这时有人推开门进来,门外s_h_è 进来的阳光有些刺目,鹿鸣泽抬手挡住眼睛,来人关上门之后鹿鸣泽才重新看清楚眼前的景象。
奥斯顿见鹿鸣泽站在那里发呆,便问:“说来,你怎么下床了。脑震荡不是闹着玩的,不好好休息吗?”
“呃……好像已经好了。”
鹿鸣泽挠挠头:“我怎么记得昨天晚上家里进了个人来着,一觉醒来他不见了……难道是我记错?”
奥斯顿莫名其妙:“你做梦了?家里进人上校会有反应的,你听到它叫了么。”
“………………”
鹿鸣泽张了张嘴,最终尴尬地说:“是……是吗?”
奥斯顿没说话,只看着他抿嘴笑,鹿鸣泽被他笑得头皮发麻,过了一会儿终于反应过来:“靠!你耍我!”

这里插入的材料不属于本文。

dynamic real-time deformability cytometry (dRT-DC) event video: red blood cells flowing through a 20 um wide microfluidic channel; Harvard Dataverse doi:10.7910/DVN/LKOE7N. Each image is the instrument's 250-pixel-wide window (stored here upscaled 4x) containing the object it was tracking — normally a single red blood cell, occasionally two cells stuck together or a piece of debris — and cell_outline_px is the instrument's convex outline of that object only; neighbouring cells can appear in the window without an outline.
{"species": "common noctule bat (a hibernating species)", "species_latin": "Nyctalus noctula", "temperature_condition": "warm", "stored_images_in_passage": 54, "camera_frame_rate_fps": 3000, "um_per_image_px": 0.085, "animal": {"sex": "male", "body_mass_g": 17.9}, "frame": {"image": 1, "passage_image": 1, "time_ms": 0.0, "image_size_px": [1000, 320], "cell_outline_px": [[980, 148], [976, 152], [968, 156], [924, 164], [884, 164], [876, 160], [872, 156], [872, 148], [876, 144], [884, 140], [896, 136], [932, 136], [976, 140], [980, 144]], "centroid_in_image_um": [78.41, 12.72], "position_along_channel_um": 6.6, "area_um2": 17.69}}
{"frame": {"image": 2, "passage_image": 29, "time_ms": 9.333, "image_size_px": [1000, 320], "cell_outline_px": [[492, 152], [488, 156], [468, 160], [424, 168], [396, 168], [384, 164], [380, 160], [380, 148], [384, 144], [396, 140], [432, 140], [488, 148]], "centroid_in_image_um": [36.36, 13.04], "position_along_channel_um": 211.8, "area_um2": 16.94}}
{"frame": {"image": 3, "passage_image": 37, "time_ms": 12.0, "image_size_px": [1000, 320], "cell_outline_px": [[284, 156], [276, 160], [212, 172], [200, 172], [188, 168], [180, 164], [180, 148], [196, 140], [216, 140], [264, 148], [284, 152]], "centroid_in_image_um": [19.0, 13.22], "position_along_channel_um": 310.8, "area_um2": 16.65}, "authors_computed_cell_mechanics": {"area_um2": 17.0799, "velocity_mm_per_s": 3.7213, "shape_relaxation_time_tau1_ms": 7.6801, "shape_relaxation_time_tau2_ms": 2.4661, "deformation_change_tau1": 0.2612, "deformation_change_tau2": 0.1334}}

奥斯顿忍不住笑出声:“呵呵……好了,吃饭吧,伍德太太做了午饭,我刚去拿回来。”
他说完就拎着午饭去厨房,鹿鸣泽立刻跟在后面:“你别光笑啊,你朋友呢?那个Omega去哪儿了?”
奥斯顿有条不紊地把篮子里的东西拿出来,随口道:“送走了啊。”
“……”
鹿鸣泽呆了呆:“送走了?为什么送走啊?不是说发情期有好长时间吗?”
奥斯顿摆盘子摆碗还做得不太顺当,他要用两个叉子把中间的土豆饼提上来,所以必须专心致志,便头也不抬地说:“嗯。快把盘子递给我。”
鹿鸣泽赶紧拿个盘子过来接着:“你快说啊……嗯什么嗯。”
奥斯顿停下来,好笑地看着他:“你不是不喜欢他待在这里吗?现在怎么这么着急。”
鹿鸣泽朝天翻个白眼,他不喜欢是不喜欢,但是谁会把不喜欢正大光明说出来,还真一大早把人给逼走了。都是成年人,大家都不能玩儿幼稚了,他在地球上时,好歹也在那种虚伪的人际关系中摸爬滚打了十几年,这点道理还不懂吗。
……虽然这番发言看起来跟昨天晚上所作所为仿佛是两个人,但是鹿鸣泽决定把那个锅推给酒精。
“我这是担心他一个发情期的Omega自己出门会有危险……哎,你别走啊,把话说清楚。”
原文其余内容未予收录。